Is Ear Monsters designed as a game for the blind?

Ear Monsters wasn’t designed to be a ‘game for the blind’ per se, but I definitely wanted to make sure the game was accessible to the visually impaired community. It turns out that the iPhone/iOS is the preferred device for the visually impaired. iOS has a technology called VoiceOver designed to make the iPhone/iPad and apps more accessible. So I definitely made good use of that. I also made sure to have aural feedback for things. So as the time’s running down, you her the ‘tick tick’ get faster; as you get extra time awarded, there a special sound for that, etc. A challenge was providing that aural feedback in such a way as to not distract from the main enemy sounds.

Were samples for the game recorded using binaural recordings? If not, how did you manage to put the player in the middle of the action?

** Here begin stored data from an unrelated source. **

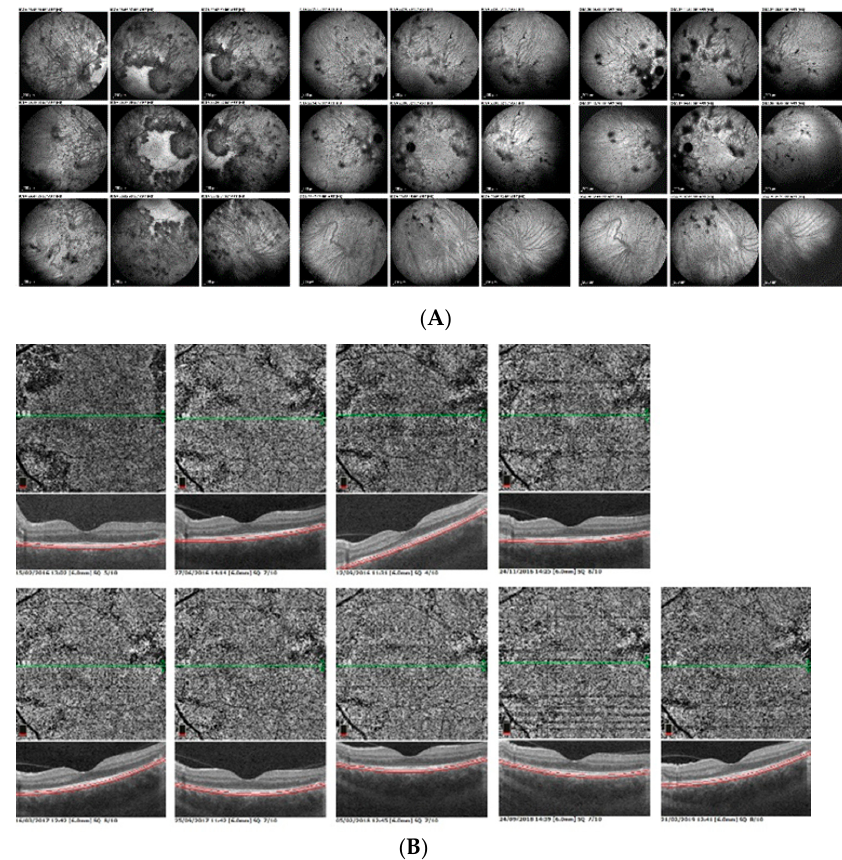
Figure 5. Tuberculosis ‐ related SC. ICGA versus OCT ‐ A. This patient’s lesions were mostly outside the macula. Therefore, ICGA ( A ) was much more precise for follow ‐ up and treatment monitoring ( A ), whereas OCT ‐ A ( B ) only showed evolution of the rare central lesions ( B ).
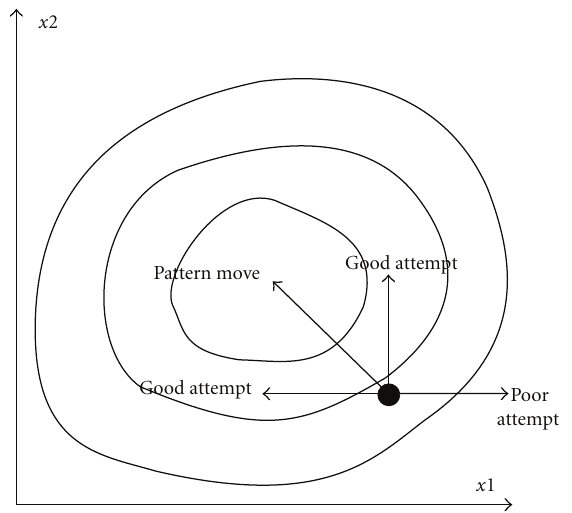
Figure 3: Pattern search diagram.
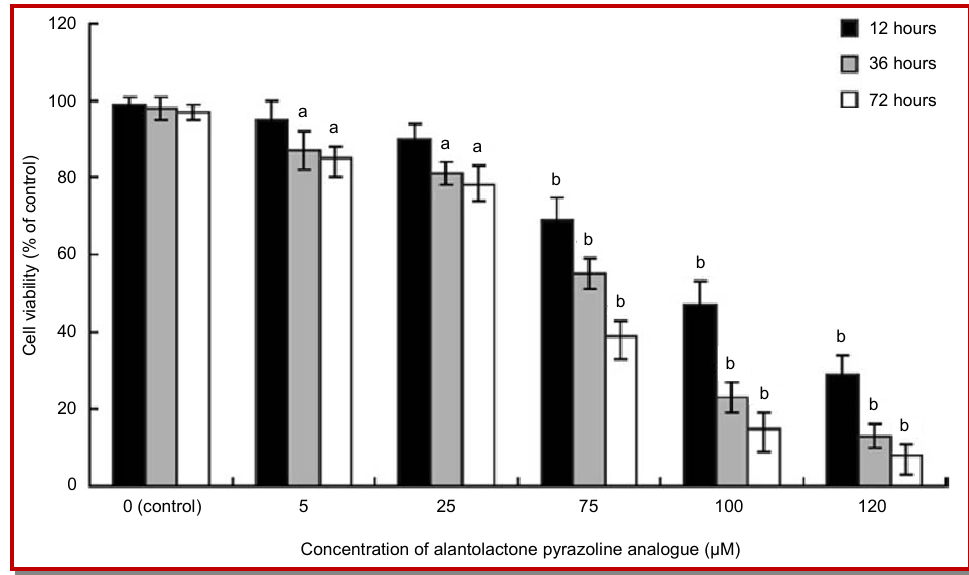
Figure 1: Effect of alantolactone pyrazoline analogue (APA) on cytotoxicity of NSCLC cells. The cells were treated with APA at the indicated concentration for 12, 36, and 72 hours. Cell viability was assessed by MTT assay. The data are expressed as per- centage of control and each value represents mean ± SD of three independent experiments. a p<0.05, b p<0.01 versus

Here’s another example of where I cheated used some creative alternatives. Even the best run-time HRTF doesn’t generally sound as good as a great binaural/dummy head recording. So I mixed and matched. For the main monster and player sounds, it’s all run-time HRTF. Those sounds are stored as mono and then processed in real-time by a 3D Sound engine that applies HRTF processing to place the sounds in 3D space. But for some aspects of the game, I play some originally recorded binaural sounds.

In fact, by achieving some game milestones, you can unlock the ability to hear some of those binaural sounds outside the context of the game itself through a 3D Sound Gallery on a separate screen, because binaural sounds are just plain cool to listen to!

Does the game use any sort of music system (dynamic, interactive audio)?

I’d experimented with this, and in the end decided not to have interactive music. The game is relatively short (just a couple of minutes), and I found that changing the music was a bit distracting. The music in general during gameplay is quite sparse—just bass ad drums and almost mono; that’s deliberate because I really didn’t want the music to hinder the gameplay itself, which at times requires some pretty careful listening.

That said, my background ambiences are an important part of the game. I wanted the game to get harder as you got better. One of the ways I do that is to gradually introduce more sonically intrusive ambience layers. When you start the game, it’s very light, but as you progress, the ambience gets denser and busier. Since success depends on being able to hear the Monsters, a denser ambience makes it harder to pick them out; that’s one of the ways we make the game harder as you get higher and higher scores.

Could you tell us more about the HRTF (Head Related Transfer Function) and QSound Labs technology?

This is a technology that QSound designed originally for records and arcade games, but later brought to mobile. I’d had a long working relationship with QSound and worked out an arrangement for EarGames to use it. The engine is full-fledged 3D positional HRTF engine—every sound has its own x,y,z coordinate in 3D space. It’s fairly straightforward—you give it a number of mono sounds as well as source and listener positions for them, type of reverb, low pass filtering you’d like and it takes care of the HRTF filtering, mixing, distance calculations and the like. It was fairly easy to design a game engine around it.

What’s next?

I’ve already got 3 or 4 audio games mapped out on paper with some similar and some new gameplay mechanics and themes. Now that the Ear Monsters engine is solid, we’ll be working on the next ones. One cool thing about games these days it that it’s easy to collect information on how people actually play your game—what they found hard, what they found easy etc. So I’ll be taking that feedback and incorporating it into future games. And I’m looking at porting to some other platforms.